WRITTEN EXERCISE> Copy every line of the listing below word for word, leaving out the pictures.

DATASET ROWS>
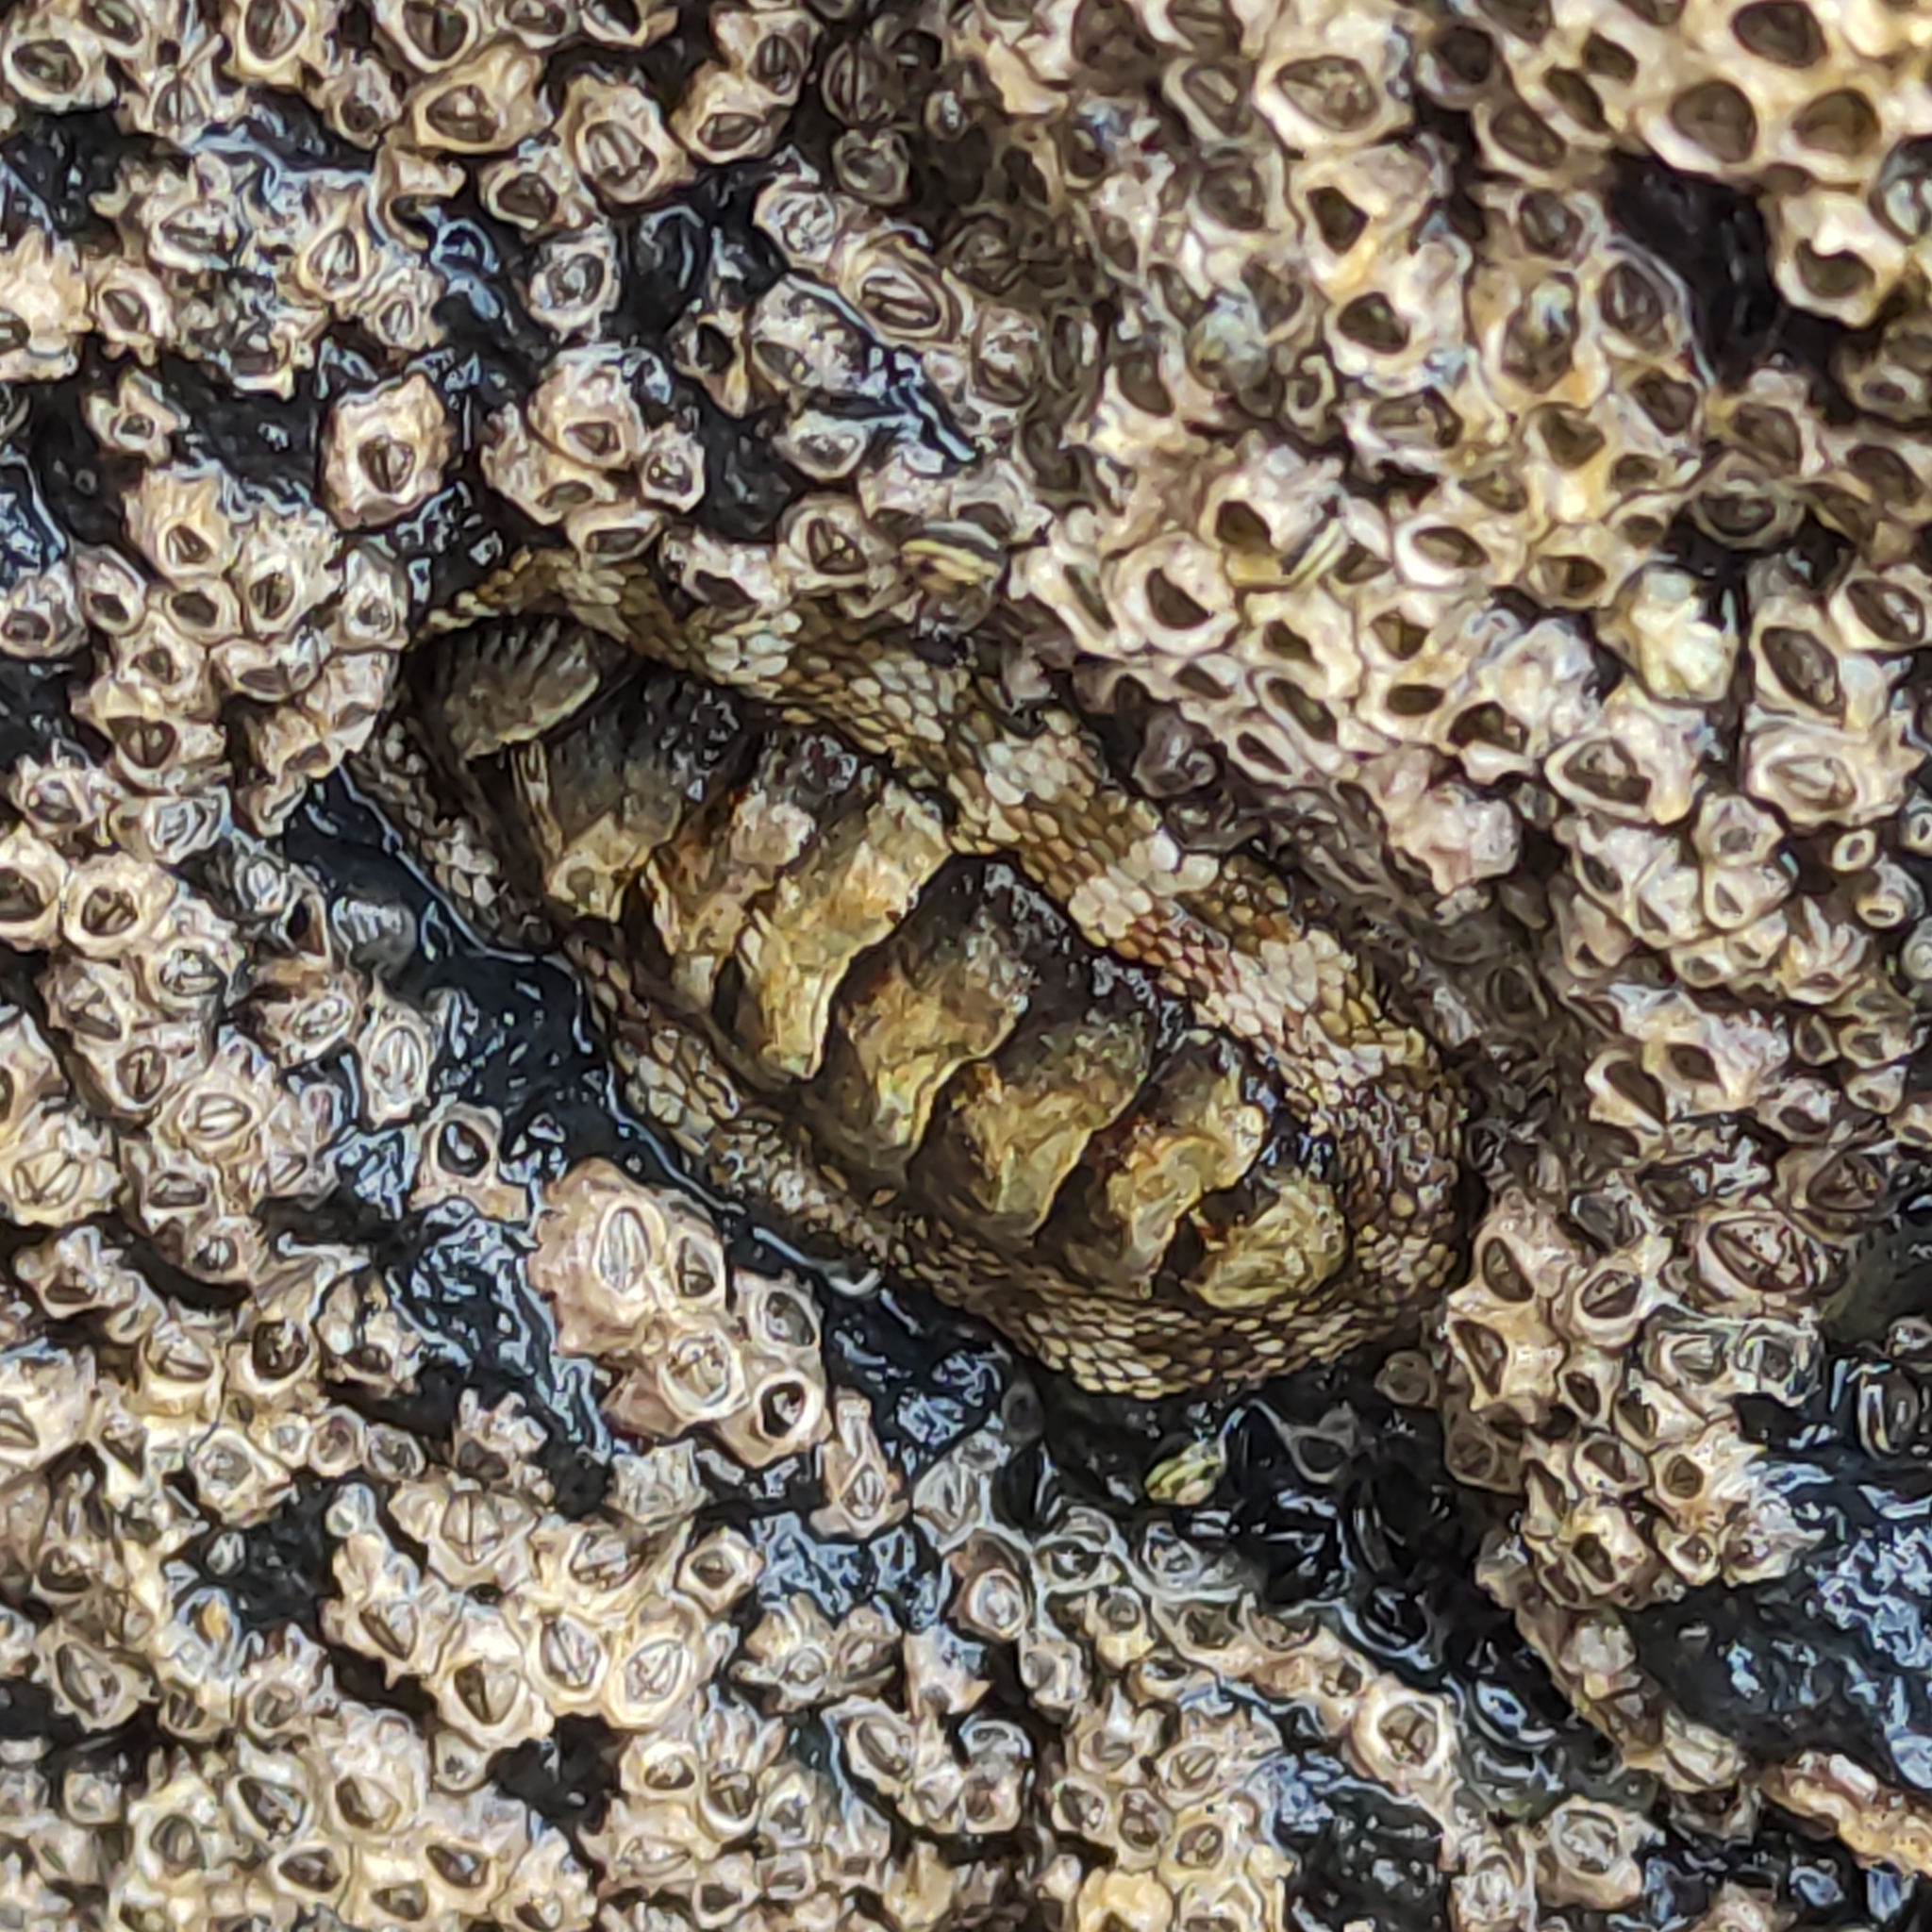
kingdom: Animalia
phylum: Mollusca
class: Polyplacophora
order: Chitonida
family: Chitonidae
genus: Sypharochiton
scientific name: Sypharochiton pelliserpentis
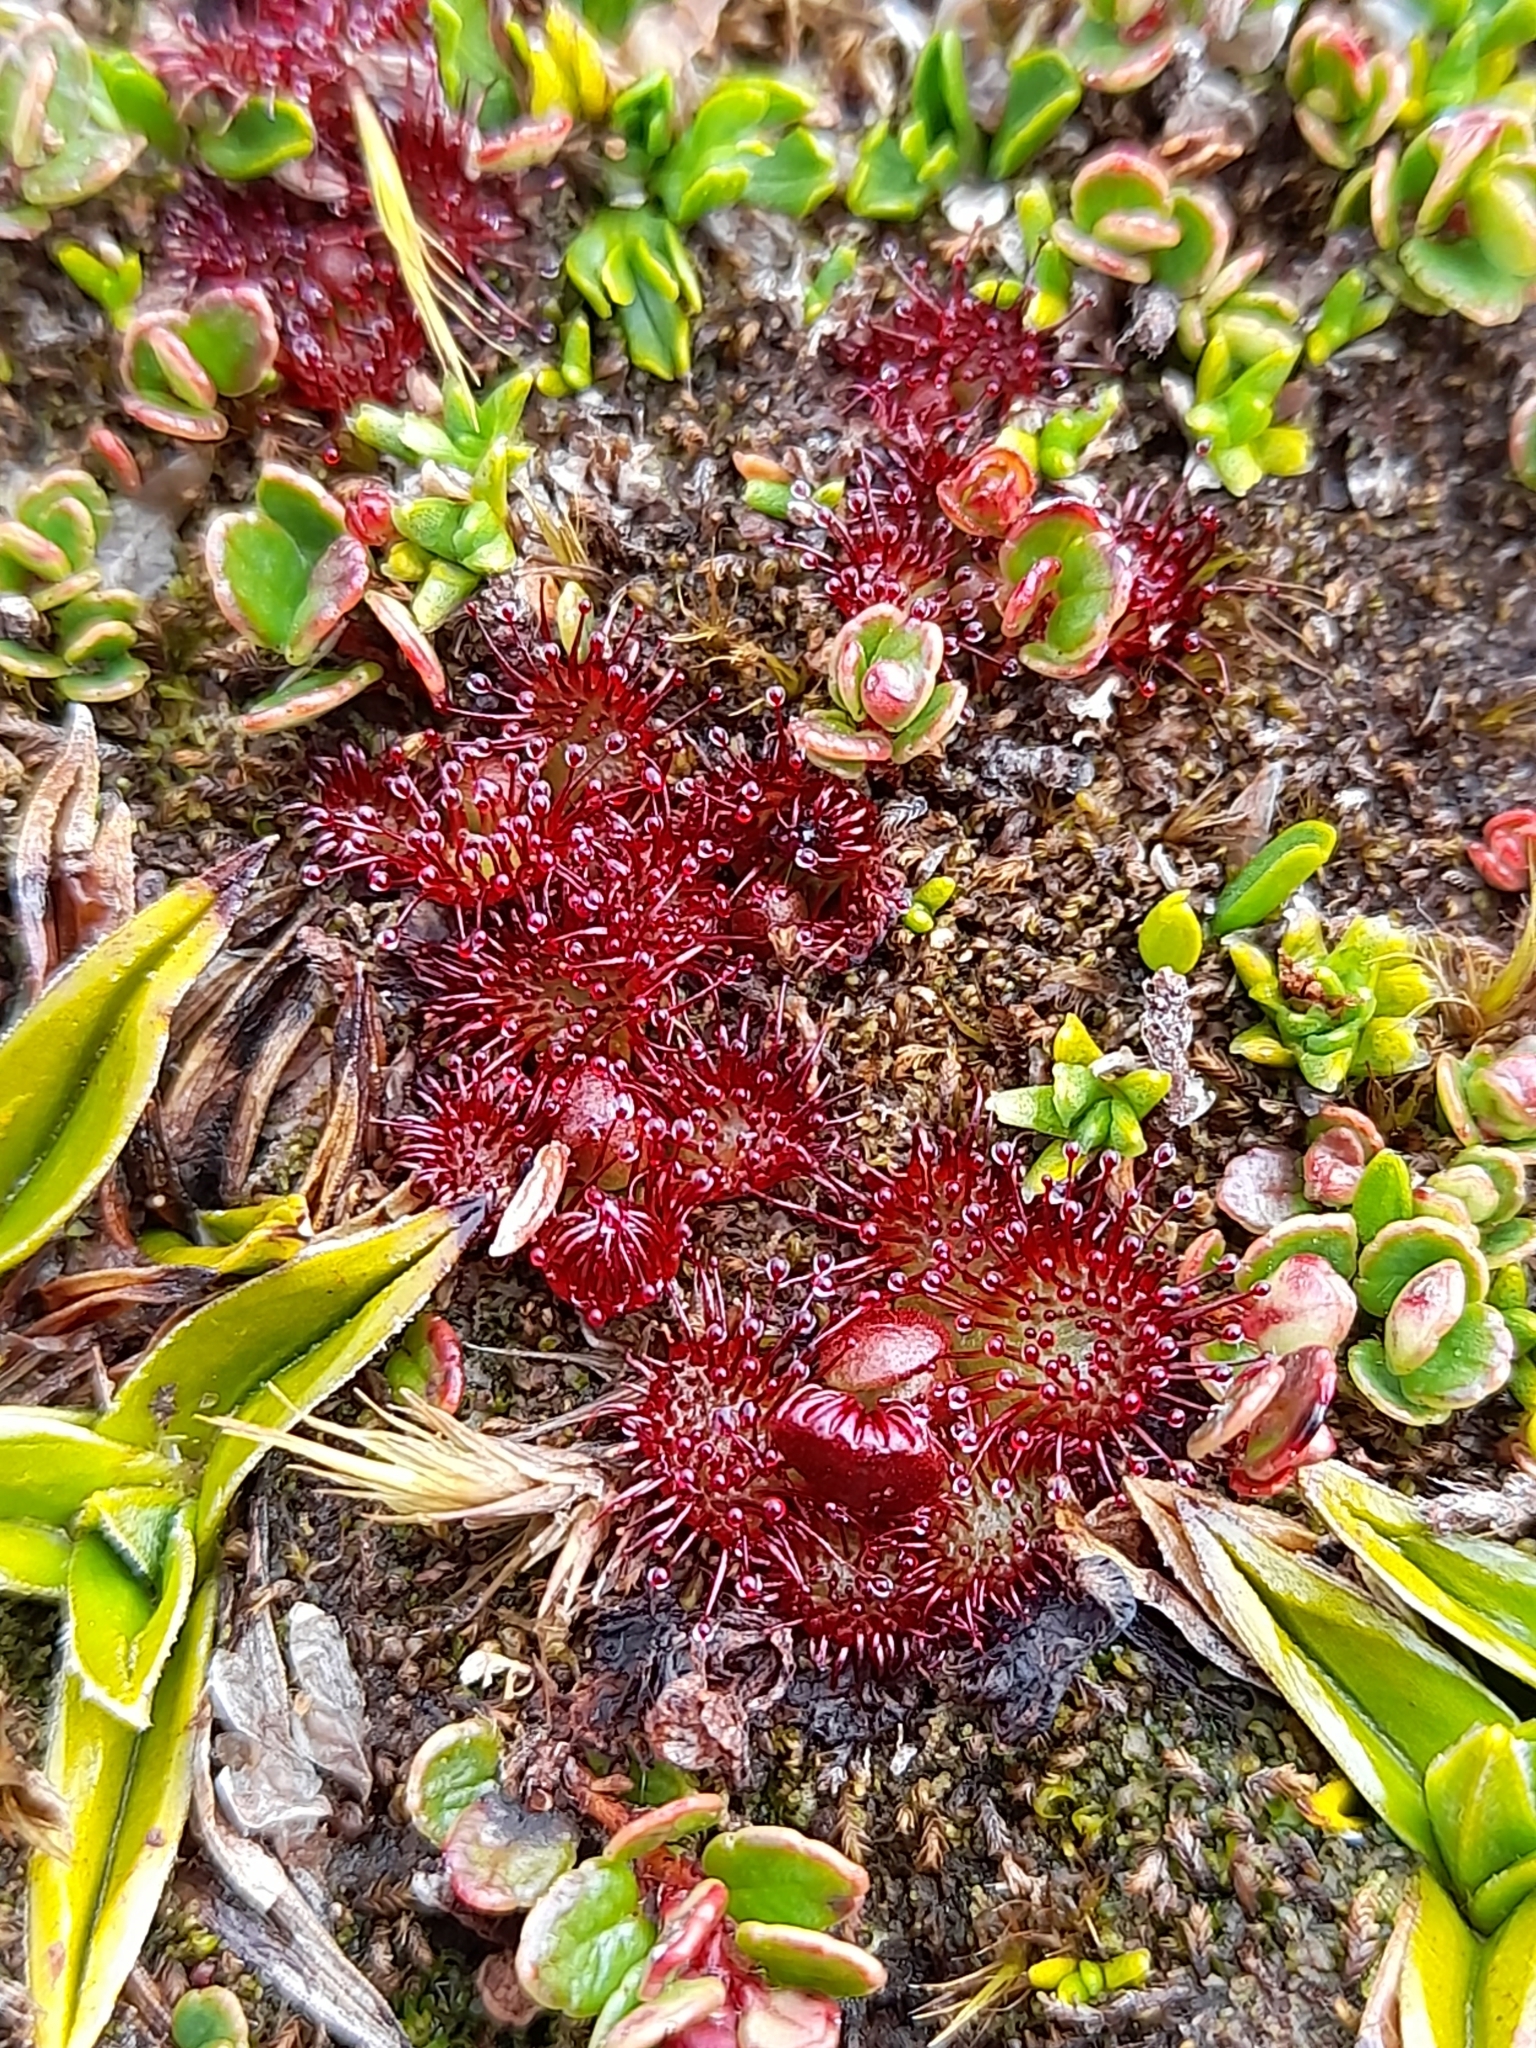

ANSWER FOR THIS EXERCISE>
kingdom: Animalia
phylum: Mollusca
class: Polyplacophora
order: Chitonida
family: Chitonidae
genus: Sypharochiton
scientific name: Sypharochiton pelliserpentis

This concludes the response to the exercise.